**Document extract:**
↓↓↓
The theory of Special Relativity as formulated by Einstein in 1905 was based on the postulate that the laws of physics are the same regardless of the state of motion of the observer, so long as it is uniform. This is known as the Principle of Relativity, from which there follow many strange effects. While these behaviors seem paradoxical, they make perfectly good sense when seen as a result of the way fields behave:

Objects contract when moving because motion affects the interaction of fields that hold the object together. Space itself contracts because space is made of fields.

Things happen more slowly in a moving system because the interacting fields must travel a greater distance (despite the contraction).

Nothing can go faster than light because everything is made of fields that propagate at a finite rate determined by the field equations.

Mass increases with speed because mass means resistance to acceleration and acceleration beyond the speed of light is impossible.

I call this the bottom-up approach. Although most physicists prefer to start with the Principle of Relativity (top-down approach), the bottom-up method provides insight into why these strange things happen. Even the Principle of Relativity follows from the bottom-up approach.
↑↑↑
**Source material:**
↓↓↓
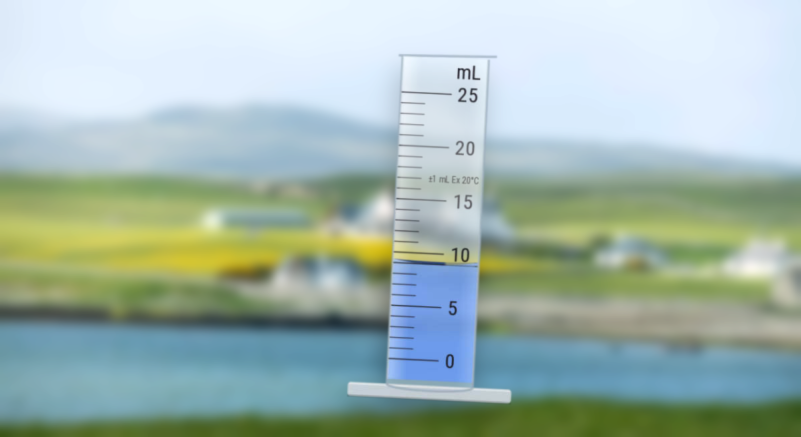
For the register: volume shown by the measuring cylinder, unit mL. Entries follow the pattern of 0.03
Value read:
↑↑↑
**Exercise prompt:** According to the relativity passage, why can nothing go faster than light? Draw only on the relativity passage, not on the listing.

**Your solution:** Everything is made of fields that propagate at a finite rate determined by the field equations.